I'd be curious though - Have you tried separating the audio (e.g. importing in a program like audacity and exporting to a common format at a common rate before importing into OpenShot)? In that scenario, you may still have to align audio to video and set the video clip volume to 0.00, but you should be able to do that via the preview and the final export syncing should match the preview.
This of course would be more of a workaround, but could help confirm the conditions for the issue.
Good shout - happy to give that a whirl when deadlines permit, and see if it helps partition the issue a bit / becomes a useable workaround for this case.
I tried everything I could find here and nothing worked, but shortly after searching through my settings I noticed that my "Default Profile" was set to 720p 30fps, after changing it to "HD 1080p 60fps" and exporting the file again the audio was in sync.
Go: Edit - Preferences - select "Preview" tab - change "Default Profile"
You will need to restart OpenShot
P.S.: and now the bad news, you will probably need (I think) to redo the whole project with these new settings
i guess the basic premise here is that with a good video editor, we should be able to change the resolution and fps, file type, etc etc, and have a video of our choosing, in audio sync.
Most helpful comment
Having experienced this exact issue (see eg https://twitter.com/conniptions/status/1006740645363572738) it seems to me that - while the workarounds suggested here (especially the ffmpeg one) are useful and helpful - this remains an OpenShot UI issue and should be reopened.
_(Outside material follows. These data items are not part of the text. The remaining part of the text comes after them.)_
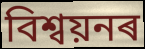
বিশ্বয়নৰ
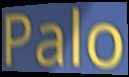
Palo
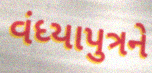
વંધ્યાપુત્રને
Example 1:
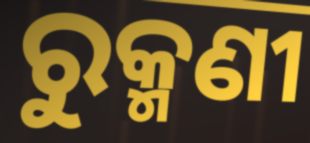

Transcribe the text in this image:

ରୁକ୍ମଣୀ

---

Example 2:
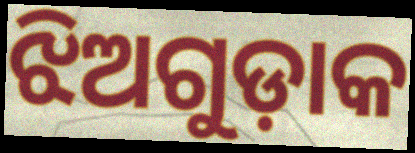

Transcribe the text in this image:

ଝିଅଗୁଡ଼ାକ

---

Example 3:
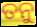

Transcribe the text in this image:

ତନୁ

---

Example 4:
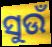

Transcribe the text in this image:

ସୁଉଁ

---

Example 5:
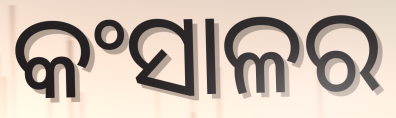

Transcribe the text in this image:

କଂସାଳର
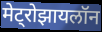
मेट्रोझायलॉन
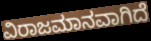
ವಿರಾಜಮಾನವಾಗಿದೆ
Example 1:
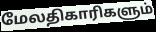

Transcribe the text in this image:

மேலதிகாரிகளும்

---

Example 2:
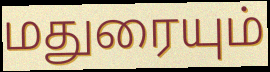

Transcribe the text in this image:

மதுரையும்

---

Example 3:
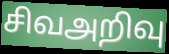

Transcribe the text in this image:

சிவஅறிவு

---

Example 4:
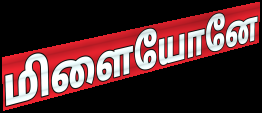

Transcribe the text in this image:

மிளையோனே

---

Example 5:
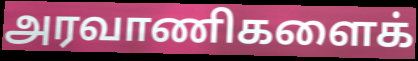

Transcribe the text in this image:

அரவாணிகளைக்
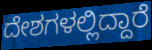
ದೇಶಗಳಲ್ಲಿದ್ದಾರೆ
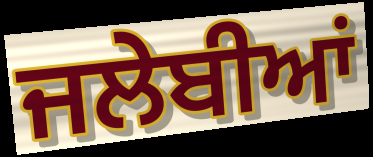
ਜਲੇਬੀਆਂ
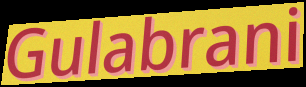
Gulabrani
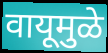
वायूमुळे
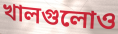
খালগুলোও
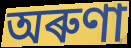
অৰুণা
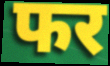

The problem is: users can too easily import a long video that they laboriously edit down (this is surely a common use case) and find audio constantly desyncs without it being in any way obvious why.
The solutions is: do not enforce default fps (and possibly other) settings if the first imported video source has different fps / other settings. That seems to me what is leading to the audio desync bug coming out. Instead, set default settings to the first imported video source, perhaps with a dialog box saying 'OpenShot is now setting edit settings to match imported source. Accept or - ONLY if you know what you are doing - Decline'.
To be more clear: if you shot in 30fps it should not be possible to edit in 24fps without explicitly saying to OpenShot 'Yes, I intend to do this for reasons which I have and I don't care about any audio desync issues which may arise.'
Instead, if I shot in 30fps - and OpenShot will know this, because the first file - and perhaps only file - I import will be 30fps - the edit settings should be changed to match the first video upload, possibly with some kind of dialogue warning (perhaps mythical) Advanced Users who wish, for some reason, to trigger the audio desync bug.